É o caso da Teresa, que foi deputada na Assembleia da República, mas sobretudo deputada municipal e vereadora da Cultura de Coimbra, o que nunca aqui foi esquecido; foi militante do PS, mas afirmou sempre a sua independência, lutando muitas vezes por causas fora do sistema que todos os partidos acabam por impor; foi prática, mas lutou fundamentalmente por princípios; originária de uma família de oposição ao Estado Novo com créditos políticos e culturais — irmã de Manuel Alegre e esposa do guitarrista da canção de Coimbra e de baladas de intervenção, António Portugal —, nada fez para conseguir qualquer estatuto especial; enfim, foi uma pessoa que poderia ter sido tudo, mas que nada quis nesta sociedade pragmática, nem fez para se impor…

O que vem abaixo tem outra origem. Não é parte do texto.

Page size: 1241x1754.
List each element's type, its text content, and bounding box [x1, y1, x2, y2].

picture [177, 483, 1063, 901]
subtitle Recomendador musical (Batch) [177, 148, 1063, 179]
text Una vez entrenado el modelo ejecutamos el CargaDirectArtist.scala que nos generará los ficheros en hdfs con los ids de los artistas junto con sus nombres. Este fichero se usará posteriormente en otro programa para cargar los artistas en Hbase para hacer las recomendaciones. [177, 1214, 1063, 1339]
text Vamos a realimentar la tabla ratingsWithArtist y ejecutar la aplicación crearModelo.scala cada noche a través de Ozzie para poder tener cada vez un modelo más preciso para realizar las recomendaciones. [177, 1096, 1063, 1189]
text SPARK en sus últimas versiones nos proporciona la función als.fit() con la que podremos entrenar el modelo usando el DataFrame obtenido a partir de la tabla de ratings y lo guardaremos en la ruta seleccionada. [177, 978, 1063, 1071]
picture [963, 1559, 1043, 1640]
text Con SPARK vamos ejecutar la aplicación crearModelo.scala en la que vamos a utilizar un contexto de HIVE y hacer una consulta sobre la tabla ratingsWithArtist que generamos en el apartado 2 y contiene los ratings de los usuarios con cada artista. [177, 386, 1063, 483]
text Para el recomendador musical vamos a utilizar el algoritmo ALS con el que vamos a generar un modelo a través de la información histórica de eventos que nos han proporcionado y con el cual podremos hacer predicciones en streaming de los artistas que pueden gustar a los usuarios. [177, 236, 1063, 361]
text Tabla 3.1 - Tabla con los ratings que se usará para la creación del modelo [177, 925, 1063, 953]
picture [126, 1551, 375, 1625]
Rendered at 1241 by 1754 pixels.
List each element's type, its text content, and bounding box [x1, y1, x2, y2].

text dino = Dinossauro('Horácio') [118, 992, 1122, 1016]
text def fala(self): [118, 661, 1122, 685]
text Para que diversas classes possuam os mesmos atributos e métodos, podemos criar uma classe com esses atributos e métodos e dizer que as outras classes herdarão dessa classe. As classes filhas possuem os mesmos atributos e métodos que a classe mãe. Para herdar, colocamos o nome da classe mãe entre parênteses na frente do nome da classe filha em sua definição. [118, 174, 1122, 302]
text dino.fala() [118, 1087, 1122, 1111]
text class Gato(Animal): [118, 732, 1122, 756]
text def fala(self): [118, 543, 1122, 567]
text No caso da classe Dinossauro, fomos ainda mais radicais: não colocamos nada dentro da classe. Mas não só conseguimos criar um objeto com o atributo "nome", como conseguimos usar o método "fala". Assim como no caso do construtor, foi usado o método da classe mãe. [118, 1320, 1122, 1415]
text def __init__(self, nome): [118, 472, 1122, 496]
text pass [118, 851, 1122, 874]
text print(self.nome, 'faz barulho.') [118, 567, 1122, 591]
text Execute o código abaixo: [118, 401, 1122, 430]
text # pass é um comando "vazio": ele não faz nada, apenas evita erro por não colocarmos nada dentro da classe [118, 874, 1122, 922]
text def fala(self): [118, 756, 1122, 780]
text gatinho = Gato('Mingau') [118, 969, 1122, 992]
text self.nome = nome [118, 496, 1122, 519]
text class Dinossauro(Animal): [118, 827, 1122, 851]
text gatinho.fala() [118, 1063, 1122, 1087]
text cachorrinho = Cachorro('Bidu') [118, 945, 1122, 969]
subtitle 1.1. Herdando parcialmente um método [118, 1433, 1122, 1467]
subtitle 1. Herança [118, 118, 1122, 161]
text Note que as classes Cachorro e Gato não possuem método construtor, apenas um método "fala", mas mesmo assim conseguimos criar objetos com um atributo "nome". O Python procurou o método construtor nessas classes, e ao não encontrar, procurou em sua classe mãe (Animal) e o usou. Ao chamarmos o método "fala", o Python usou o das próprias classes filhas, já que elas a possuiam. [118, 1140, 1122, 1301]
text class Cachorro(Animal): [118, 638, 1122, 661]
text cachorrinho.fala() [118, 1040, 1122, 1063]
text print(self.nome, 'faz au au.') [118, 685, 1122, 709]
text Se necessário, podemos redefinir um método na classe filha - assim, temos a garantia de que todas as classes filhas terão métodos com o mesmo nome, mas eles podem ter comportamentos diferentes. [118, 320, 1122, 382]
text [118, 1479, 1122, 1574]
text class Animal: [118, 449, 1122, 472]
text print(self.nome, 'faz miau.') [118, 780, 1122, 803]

Para mim, recordá-la-ei como colega no ensino, desde que eu era um simples assistente e aprendiz de historiador e conversávamos, num velho colégio onde eu dava aulas de Filosofia e a Teresa de Inglês e de Alemão, sobre a vida nacional, com a angústia de quem não via meios para ser destruída a ditadura e pôr fim à Guerra Colonial (eu viera há pouco tempo Guiné), até ao dia 16 do último mês de Outubro, quando participámos num debate, que será para mim inesquecível, sobre a vida de Coimbra nos anos 50 e 60, a convite do Departamento de Arquitectura. Recordá-la-ei como uma mulher combatente por princípios e por causas, muitas delas perdidas, inteligente e sempre solidária.

Na verdade, pessoas assim não morrem e pertencem a todos os universos. Mesmo ao universo do silêncio. Nunca, porém, ao do esquecimento.